Scripts to help with validating the quality of files in a collection before being preserved.
This tool will recursively scan a directory for filenames that violate a set of naming standards meant to prevent problems when ingesting collections into LOCKSS over HTTP. The relative paths will be printed to standard output; No files are moved or modified by this tool.
If -v or --verbose is provided, the reasons for the results being matched will be printed with the output.
python find-bad-files.py [-h|--help] [-v|--verbose] <directory>
- Characters must be URL-safe. For our purposes, we strictly limit the characters present in filenames to letters, numbers, dots (.), hyphens (-), and underscores (_).
- Filenames must start with a letter or number. This prevents inclusion of various hidden files, config files, .DS_store, tilde-prefixed backups, and other likely-undesired files.
- Filenames must not equal "Thumbs.db".
This tool allows you to compare a HashCUS.txt manifest generated by LOCKSS with a BagIt MD5 manifest from the same title to check for any discrepancies.
Once you have your HashCUS.txt and manifest-md5.txt files ready, use either the HTML/JS graphical tool or the Python command-line interface script provided to run the comparison.
- Open the
lockss-manifest-validate.html
file using Firefox, Chrome, IE, or any reliable web browser not listed here. - Use the form on the page to select your HashCUS.txt and manifest-md5.txt files from their location on your hard drive.
- Click Compare. You will soon see an alert window indicating how many records were compared, and how many errors were found.

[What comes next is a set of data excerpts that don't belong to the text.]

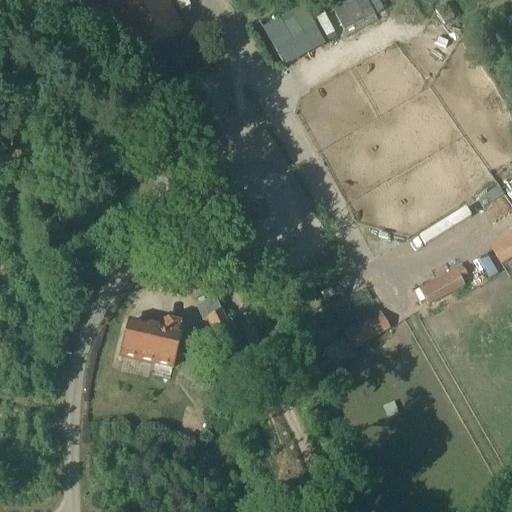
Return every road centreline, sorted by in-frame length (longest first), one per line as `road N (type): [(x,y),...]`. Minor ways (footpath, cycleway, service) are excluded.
road 1 (residential): [(72,511),(78,349),(113,281),(143,246),(162,208),(163,182),(158,145),(91,0)]
road 2 (track): [(271,390),(196,237),(162,208)]
road 3 (track): [(331,511),(271,390)]
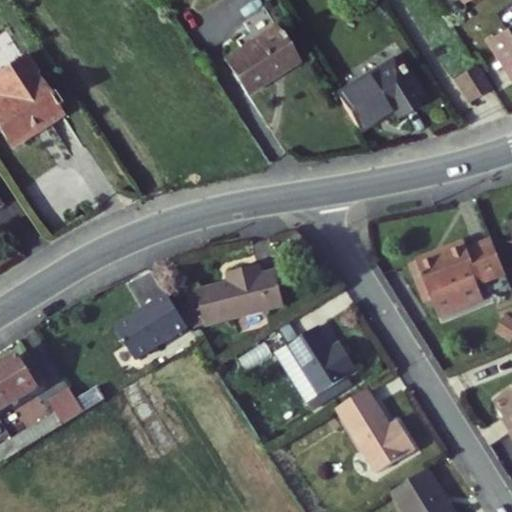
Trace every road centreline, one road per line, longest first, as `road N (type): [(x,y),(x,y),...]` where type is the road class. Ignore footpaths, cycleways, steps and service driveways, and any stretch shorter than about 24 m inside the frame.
road 1 (residential): [(317,190),(507,511)]
road 2 (tertiary): [(0,310),(150,229),(317,190)]
road 3 (tertiary): [(317,190),(511,148)]
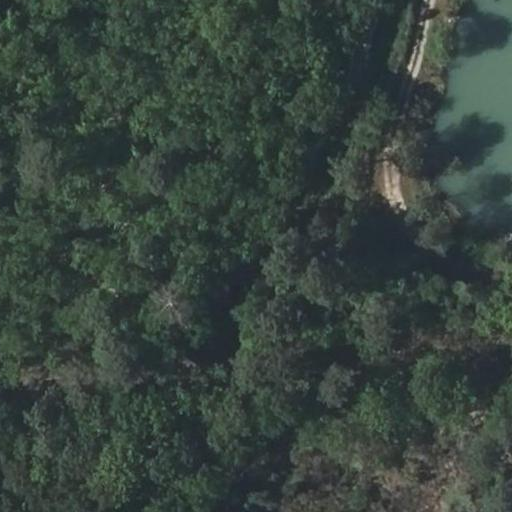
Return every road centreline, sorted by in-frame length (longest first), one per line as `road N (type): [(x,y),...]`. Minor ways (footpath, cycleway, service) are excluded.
road 1 (track): [(381,0),(208,343),(178,370),(154,511)]
road 2 (track): [(0,388),(178,370)]
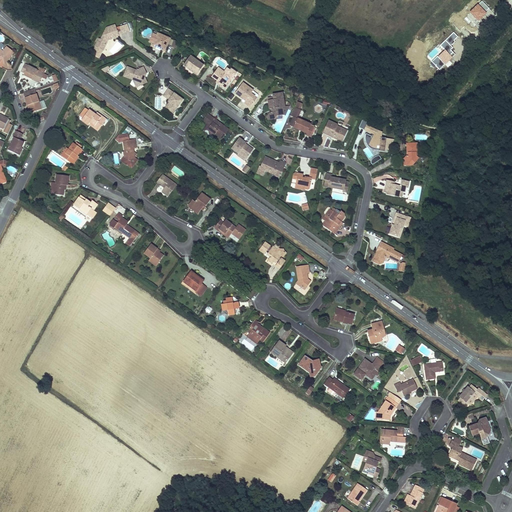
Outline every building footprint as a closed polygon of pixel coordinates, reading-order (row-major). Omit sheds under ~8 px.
[(131,32),(128,25),(121,28),(124,34),(131,32)] [(119,35),(116,26),(106,29),(101,40),(99,40),(95,48),(104,51),(109,40),(110,38),(119,35)] [(170,38),(158,33),(157,37),(155,43),(154,46),(166,50),(170,38)] [(5,65),(14,53),(7,47),(3,53),(0,50),(0,68),(1,69),(4,65),(5,65)] [(205,64),(192,54),(184,65),(197,75),(205,64)] [(44,74),(25,64),(21,71),(25,73),(23,76),(31,80),(33,77),(40,81),(44,74)] [(138,70),(128,67),(124,76),(133,79),(134,82),(142,85),(148,83),(145,76),(148,74),(145,67),(138,70)] [(231,71),(228,69),(225,72),(219,67),(213,76),(220,81),(219,83),(225,89),(236,75),(231,71)] [(260,95),(243,83),(236,94),(246,101),(245,103),(251,108),(260,95)] [(184,100),(169,89),(164,96),(171,101),(165,109),(173,115),(184,100)] [(274,99),(269,100),(271,112),(268,116),(274,120),(274,119),(276,120),(277,116),(283,115),(286,115),(288,112),(286,106),(283,93),(273,95),(274,99)] [(39,103),(36,94),(24,98),(28,109),(30,108),(31,113),(41,110),(39,103)] [(83,118),(88,110),(84,108),(79,115),(83,118)] [(99,130),(106,120),(96,112),(94,115),(88,110),(83,118),(80,121),(87,127),(88,126),(89,124),(99,130)] [(222,124),(209,114),(204,120),(208,124),(212,127),(209,131),(212,134),(214,135),(215,134),(222,139),(229,130),(222,125),(222,124)] [(311,126),(312,125),(299,119),(296,128),(308,133),(307,135),(312,137),(316,128),(311,126)] [(338,124),(329,121),(324,133),(332,136),(332,135),(342,139),(347,130),(337,125),(338,124)] [(97,132),(99,130),(89,124),(88,126),(97,132)] [(209,135),(212,134),(209,131),(212,127),(208,124),(203,131),(209,135)] [(374,137),(367,133),(366,135),(366,136),(366,138),(366,140),(369,142),(370,141),(371,142),(369,145),(370,145),(371,146),(372,146),(373,147),(374,147),(375,148),(376,148),(377,148),(377,145),(380,146),(380,150),(385,151),(386,139),(382,138),(382,133),(379,131),(378,134),(375,134),(375,135),(374,137)] [(11,139),(12,140),(7,152),(18,158),(21,151),(20,150),(23,145),(18,142),(22,136),(14,132),(11,139)] [(246,143),(239,138),(232,147),(239,152),(240,151),(248,157),(253,150),(245,144),(246,143)] [(122,153),(123,157),(119,162),(124,166),(125,165),(130,170),(136,161),(132,158),(135,154),(131,151),(132,148),(135,148),(135,139),(129,140),(123,140),(124,150),(122,153)] [(417,150),(417,141),(406,142),(406,153),(404,158),(407,159),(407,164),(412,164),(419,156),(419,149),(417,150)] [(69,150),(64,157),(71,162),(77,154),(78,155),(81,151),(73,145),(69,150)] [(246,160),(248,157),(240,151),(239,152),(238,154),(246,160)] [(80,156),(78,155),(77,154),(71,162),(74,164),(80,156)] [(280,163),(265,157),(262,167),(260,166),(257,173),(264,176),(266,171),(271,173),(272,171),(281,175),(286,163),(280,160),(280,163)] [(0,186),(6,185),(0,169),(0,168),(4,167),(7,168),(8,166),(1,162),(0,162),(0,186)] [(296,179),(295,185),(307,187),(307,188),(309,189),(312,188),(313,177),(317,177),(318,168),(311,168),(310,177),(304,176),(304,173),(297,173),(294,175),(293,179),(296,179)] [(332,174),(327,173),(325,187),(345,190),(346,182),(346,178),(332,177),(332,174)] [(56,183),(54,195),(63,197),(65,186),(68,186),(69,177),(57,175),(56,183)] [(175,186),(161,175),(156,182),(164,188),(161,192),(167,197),(175,186)] [(391,183),(386,183),(384,193),(387,194),(387,195),(394,196),(394,194),(403,196),(403,191),(406,192),(407,187),(410,187),(411,180),(396,178),(394,180),(391,183)] [(200,193),(193,203),(191,201),(188,205),(195,211),(194,213),(197,215),(201,211),(202,212),(210,200),(200,193)] [(73,205),(86,215),(90,210),(92,211),(97,205),(91,200),(89,203),(80,196),(73,205)] [(108,202),(102,210),(110,215),(115,207),(108,202)] [(335,212),(331,208),(324,219),(326,220),(323,225),(333,231),(336,227),(338,228),(342,221),(346,216),(346,212),(342,210),(340,211),(337,209),(335,212)] [(118,213),(110,224),(130,239),(134,242),(139,235),(125,225),(127,223),(121,218),(122,217),(118,213)] [(411,218),(397,213),(394,221),(396,221),(394,226),(392,225),(390,233),(397,236),(400,228),(403,229),(404,225),(408,226),(411,218)] [(219,221),(214,228),(227,238),(235,228),(225,220),(222,223),(219,221)] [(336,227),(333,231),(338,234),(345,222),(342,221),(338,228),(336,227)] [(395,247),(383,241),(380,246),(385,249),(384,251),(382,251),(381,253),(379,252),(374,260),(375,262),(380,265),(384,263),(382,262),(385,257),(390,255),(395,258),(396,260),(399,262),(403,254),(394,249),(395,247)] [(278,270),(285,261),(281,258),(280,259),(278,258),(285,254),(283,249),(280,250),(279,248),(280,247),(276,244),(272,248),(264,242),(258,251),(263,254),(266,250),(268,252),(267,255),(270,257),(268,260),(272,263),(273,261),(276,263),(274,267),(278,270)] [(156,250),(149,245),(143,254),(150,259),(149,260),(154,263),(155,262),(158,264),(163,257),(157,254),(155,252),(156,250)] [(398,263),(399,262),(396,260),(395,258),(390,255),(385,257),(382,262),(384,263),(387,258),(398,263)] [(309,274),(309,265),(296,266),(298,279),(295,283),(304,290),(310,281),(307,279),(307,274),(309,274)] [(184,282),(195,291),(194,293),(198,296),(204,288),(200,285),(203,281),(196,277),(191,273),(184,282)] [(206,289),(204,288),(198,296),(200,298),(206,289)] [(227,315),(240,314),(238,303),(231,298),(225,298),(226,301),(223,302),(224,304),(221,304),(221,311),(227,310),(227,315)] [(336,308),(333,319),(352,324),(355,315),(346,312),(346,311),(336,308)] [(262,343),(268,334),(256,324),(256,323),(252,320),(247,327),(249,328),(246,331),(248,333),(245,337),(254,344),(257,339),(262,343)] [(379,335),(385,333),(382,322),(371,324),(372,329),(367,330),(370,343),(378,342),(377,338),(379,335)] [(293,353),(276,341),(269,352),(285,364),(293,353)] [(395,350),(401,354),(405,348),(399,344),(395,350)] [(373,361),(380,366),(384,361),(376,355),(373,361)] [(310,361),(303,356),(297,364),(314,377),(320,368),(310,361)] [(371,363),(364,358),(353,374),(360,379),(364,373),(372,378),(375,374),(371,372),(371,369),(374,368),(377,370),(380,366),(373,361),(371,363)] [(415,358),(410,360),(412,366),(418,363),(415,358)] [(310,361),(320,368),(318,359),(310,361)] [(442,372),(441,362),(423,365),(425,381),(435,379),(434,373),(442,372)] [(328,377),(323,383),(343,398),(350,390),(334,378),(332,380),(328,377)] [(400,393),(402,397),(410,393),(417,390),(412,381),(401,386),(399,384),(393,387),(395,392),(398,394),(400,393)] [(467,404),(466,403),(473,394),(479,399),(478,399),(481,402),(486,395),(478,388),(476,390),(470,385),(468,388),(467,387),(459,398),(460,398),(456,402),(464,408),(467,404)] [(394,409),(396,404),(389,399),(386,397),(383,402),(384,403),(377,414),(374,413),(372,420),(379,421),(386,422),(387,415),(392,408),(394,409)] [(345,418),(352,422),(355,416),(348,413),(345,418)] [(472,436),(481,433),(485,445),(491,442),(489,437),(491,430),(486,418),(478,421),(479,423),(469,427),(472,436)] [(395,428),(395,432),(379,431),(378,444),(388,445),(388,443),(388,440),(394,441),(395,438),(401,438),(402,433),(402,428),(395,428)] [(478,462),(463,455),(465,451),(461,449),(462,447),(464,443),(457,440),(455,444),(454,443),(451,448),(454,450),(450,458),(460,462),(461,460),(463,461),(461,466),(474,472),(478,462)] [(361,457),(366,458),(364,463),(361,472),(365,474),(366,472),(372,474),(375,467),(376,463),(378,464),(380,459),(373,457),(370,452),(363,450),(361,457)] [(327,479),(332,482),(336,475),(331,472),(327,479)] [(365,491),(356,484),(345,500),(356,507),(359,503),(357,502),(365,491)] [(414,509),(421,494),(418,493),(420,488),(414,485),(409,496),(407,495),(403,504),(414,509)] [(444,511),(446,509),(447,510),(451,502),(441,497),(437,505),(438,506),(434,511),(444,511)]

- Click OK. In the 'Output' box, you will see a detailed log with information about which records had errors, as well as some additional statistics.
When invoked, the lockss-manifest-validate.py
script will output a log
(similar to the one written by the HTML/JS version of the tool) containing
a detailed report of the comparison results.
python lockss-manifest-validate.py [-h|--help] <HashCUS> <manifest-md5>
See LICENSE.txt